Tabiatta   dağ  bayır  gezintiye  çıkıp  arkasından  da  voleybol  oynayacaksak  üşenmeden  bir  yürüyüş  ayakkabısı, bir  dağ  ayakkabısı  bir  de  voleybol  ayakkabısı  almamız  lazım . Biri   diğerinin  işini  göremez  çünkü . Yola  tam  teçhizatlı  çıkmak  gerek .

 

En  revaçta  olan , reklamları  en  çok  yapılan  kitap  ne  ise  almamız , orada  burada  elimizde  dolaştırmamız , kültürlü , entelektüel  bir  insan   olduğumuzu  herkese  ilan  etmemiz  lazım . Kırk  yılın  başı  kitap  almışız . Olmadı  evde  aksesuar  olarak bir  köşede  değerlendiririz .

 

İnternette  hangi  film  çıktıysa  günlük  3-5  dizi  izlememiz  ve  hepsinden  de  fikrimizin  olması  lazım . O , şu , bu  bizimle  hiç  alakası  olmayan  insanlar  nerede  hangi  boş  işteler  bilmemiz  lazım .Bu  arada  evdekilerin  nerede  olduğunu  bilmesek  de  olur . İhtiyaçlar  giderilsin  yeterli .

 

Nerede  ne  yenir  gidip  muhakkak  tıka  basa  yememiz  hatta  epeyce  de  israf  etmemiz  lazım .

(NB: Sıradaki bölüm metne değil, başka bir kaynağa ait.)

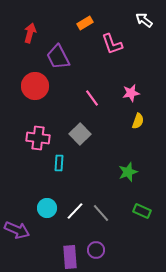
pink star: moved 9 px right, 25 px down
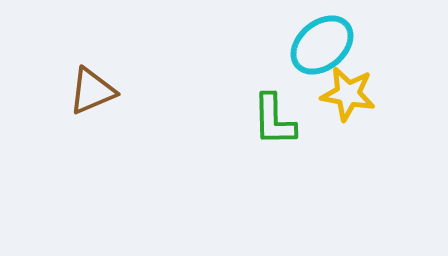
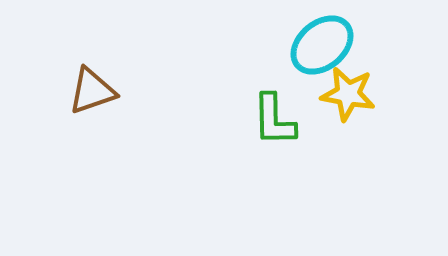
brown triangle: rotated 4 degrees clockwise
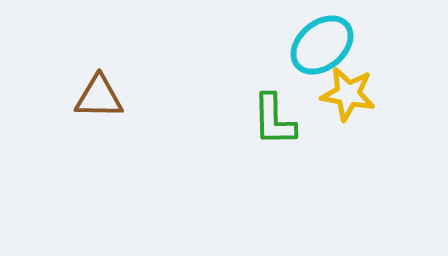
brown triangle: moved 7 px right, 6 px down; rotated 20 degrees clockwise
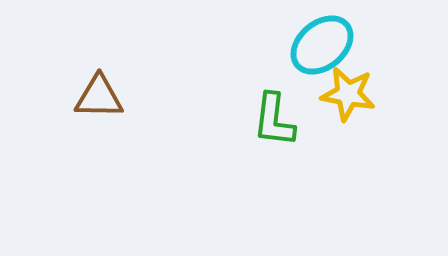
green L-shape: rotated 8 degrees clockwise
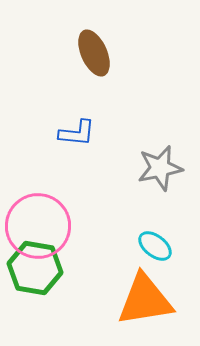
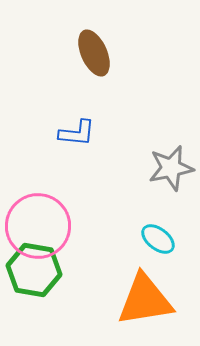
gray star: moved 11 px right
cyan ellipse: moved 3 px right, 7 px up
green hexagon: moved 1 px left, 2 px down
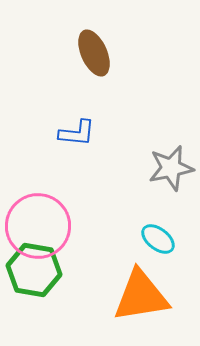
orange triangle: moved 4 px left, 4 px up
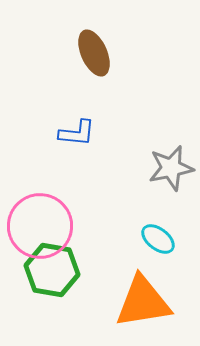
pink circle: moved 2 px right
green hexagon: moved 18 px right
orange triangle: moved 2 px right, 6 px down
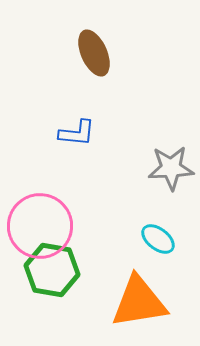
gray star: rotated 9 degrees clockwise
orange triangle: moved 4 px left
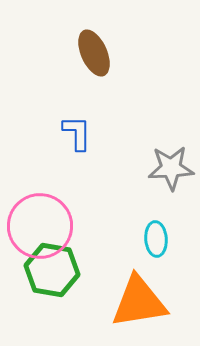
blue L-shape: rotated 96 degrees counterclockwise
cyan ellipse: moved 2 px left; rotated 48 degrees clockwise
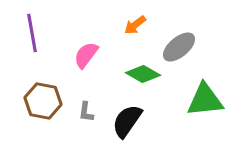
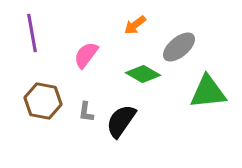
green triangle: moved 3 px right, 8 px up
black semicircle: moved 6 px left
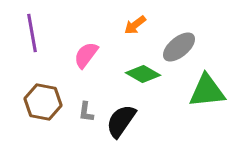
green triangle: moved 1 px left, 1 px up
brown hexagon: moved 1 px down
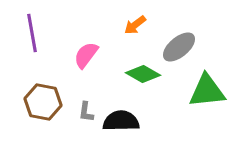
black semicircle: rotated 54 degrees clockwise
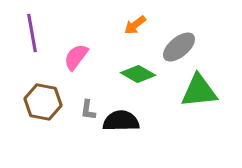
pink semicircle: moved 10 px left, 2 px down
green diamond: moved 5 px left
green triangle: moved 8 px left
gray L-shape: moved 2 px right, 2 px up
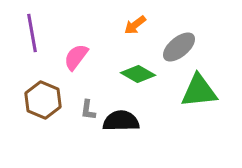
brown hexagon: moved 2 px up; rotated 12 degrees clockwise
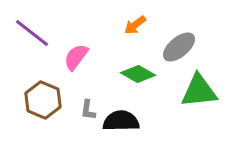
purple line: rotated 42 degrees counterclockwise
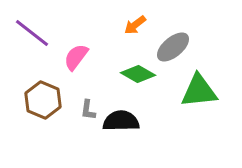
gray ellipse: moved 6 px left
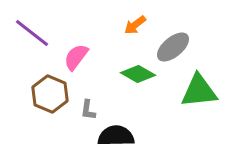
brown hexagon: moved 7 px right, 6 px up
black semicircle: moved 5 px left, 15 px down
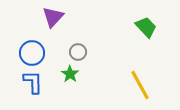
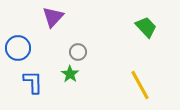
blue circle: moved 14 px left, 5 px up
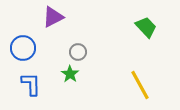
purple triangle: rotated 20 degrees clockwise
blue circle: moved 5 px right
blue L-shape: moved 2 px left, 2 px down
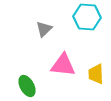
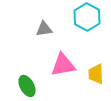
cyan hexagon: rotated 24 degrees clockwise
gray triangle: rotated 36 degrees clockwise
pink triangle: rotated 16 degrees counterclockwise
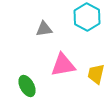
yellow trapezoid: rotated 15 degrees clockwise
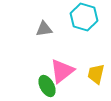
cyan hexagon: moved 3 px left; rotated 12 degrees counterclockwise
pink triangle: moved 1 px left, 6 px down; rotated 28 degrees counterclockwise
green ellipse: moved 20 px right
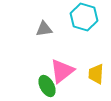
yellow trapezoid: rotated 10 degrees counterclockwise
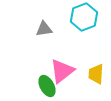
cyan hexagon: rotated 24 degrees clockwise
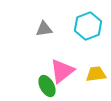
cyan hexagon: moved 4 px right, 9 px down
yellow trapezoid: rotated 80 degrees clockwise
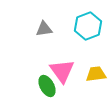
pink triangle: rotated 28 degrees counterclockwise
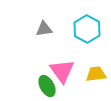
cyan hexagon: moved 1 px left, 3 px down; rotated 12 degrees counterclockwise
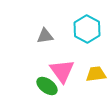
gray triangle: moved 1 px right, 7 px down
green ellipse: rotated 25 degrees counterclockwise
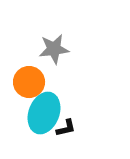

Hayatımızı;  zamanımızı  bitiren  , insanlığımıza  hiç  katkı  sağlamayan  boş  hatta  bomboş  işlere  göre  dizayn  etmemiz  lazım .

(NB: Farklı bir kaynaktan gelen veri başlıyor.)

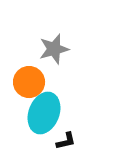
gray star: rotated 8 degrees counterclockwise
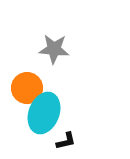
gray star: rotated 20 degrees clockwise
orange circle: moved 2 px left, 6 px down
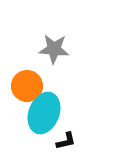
orange circle: moved 2 px up
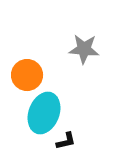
gray star: moved 30 px right
orange circle: moved 11 px up
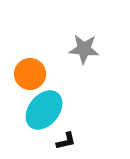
orange circle: moved 3 px right, 1 px up
cyan ellipse: moved 3 px up; rotated 18 degrees clockwise
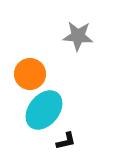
gray star: moved 6 px left, 13 px up
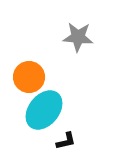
gray star: moved 1 px down
orange circle: moved 1 px left, 3 px down
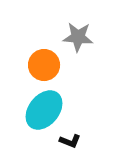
orange circle: moved 15 px right, 12 px up
black L-shape: moved 4 px right; rotated 35 degrees clockwise
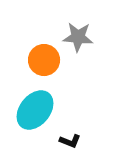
orange circle: moved 5 px up
cyan ellipse: moved 9 px left
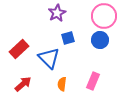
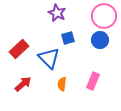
purple star: rotated 18 degrees counterclockwise
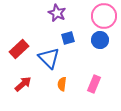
pink rectangle: moved 1 px right, 3 px down
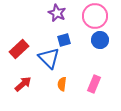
pink circle: moved 9 px left
blue square: moved 4 px left, 2 px down
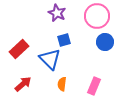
pink circle: moved 2 px right
blue circle: moved 5 px right, 2 px down
blue triangle: moved 1 px right, 1 px down
pink rectangle: moved 2 px down
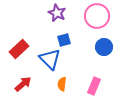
blue circle: moved 1 px left, 5 px down
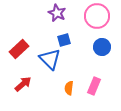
blue circle: moved 2 px left
orange semicircle: moved 7 px right, 4 px down
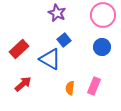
pink circle: moved 6 px right, 1 px up
blue square: rotated 24 degrees counterclockwise
blue triangle: rotated 15 degrees counterclockwise
orange semicircle: moved 1 px right
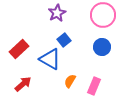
purple star: rotated 18 degrees clockwise
orange semicircle: moved 7 px up; rotated 24 degrees clockwise
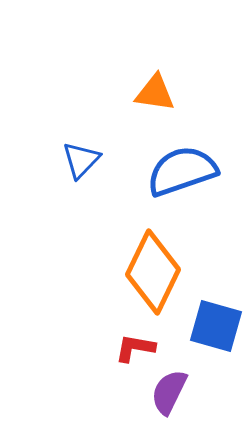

Kendi  mutfağımızda  bir  yumurta  nasıl  kırılır , temizlik  nasıl  yapılır  alakamız  olmaz . Çünkü  biz   çok  yoğunuz , hizmetçi  miyiz  ,  bunlara  ayıracak  vaktimiz  yok .

 

Lüksümüzü   bir  kaç  merhale  yukarıya  taşıyalım  ve  spor  arabaların  hangi  maksatla  alındığına  şıklarla  bir  bakalım.

  1.  araba   yarışlarına  katılacak  kadar  cesaret  ve   kabiliyete  sahip  değilim  ama  araba  performansını  trafikteki  şoförlere  hava  atmak  için  kullanmak  harika  bir  duygu
  2. çok  param  var  daha  nasıl  kanıtlayabilirim
  3. yağmurda  ,güneşte  açamıyorum ,klimada  çalıştırabilirim  ama  ben  tavanımı  açıp  püfür  püfür  gürültüyle  gitmeyi  yeğliyorum
  4. koltuk  sayımız  az  zaten  çok  kişi  ile  yolculuk  zor  oluyor
  5. benzin  istasyonuna  sık  sık  uğramak  özel  zevklerim  arasında

daha  çok  hangi  seçenek  bu arabaların  satılmasını  sağlıyor  acaba ? Siz  olsaydınız  hangisini  seçerdiniz ?

Hani  diyorum ki  bu  arabalar  çok  ucuz  olsa  bu kadar  müşteri  bulur  muydu   kendine?

 

Bir  yardım  söz  konusu  ise  oradan  nasıl  sıvışacağımızın  yollarını  ararız . Yapacağımız  birkaç  kuruş  içimize  oturur  sanki . Vermemiz  gereken  zekattan bile   borcumuz  var  savunması  ile  nefsimizi  rahata  kavuşturarak  çarçabuk  kurtulmamız   mümkün .

 

Farkında  mıyız,  nereye  gidiyoruz ?

Anlamsız   bir  soru   mu  oldu ? Çünkü  farkında  olsak  yapmayız .  Herhalde ??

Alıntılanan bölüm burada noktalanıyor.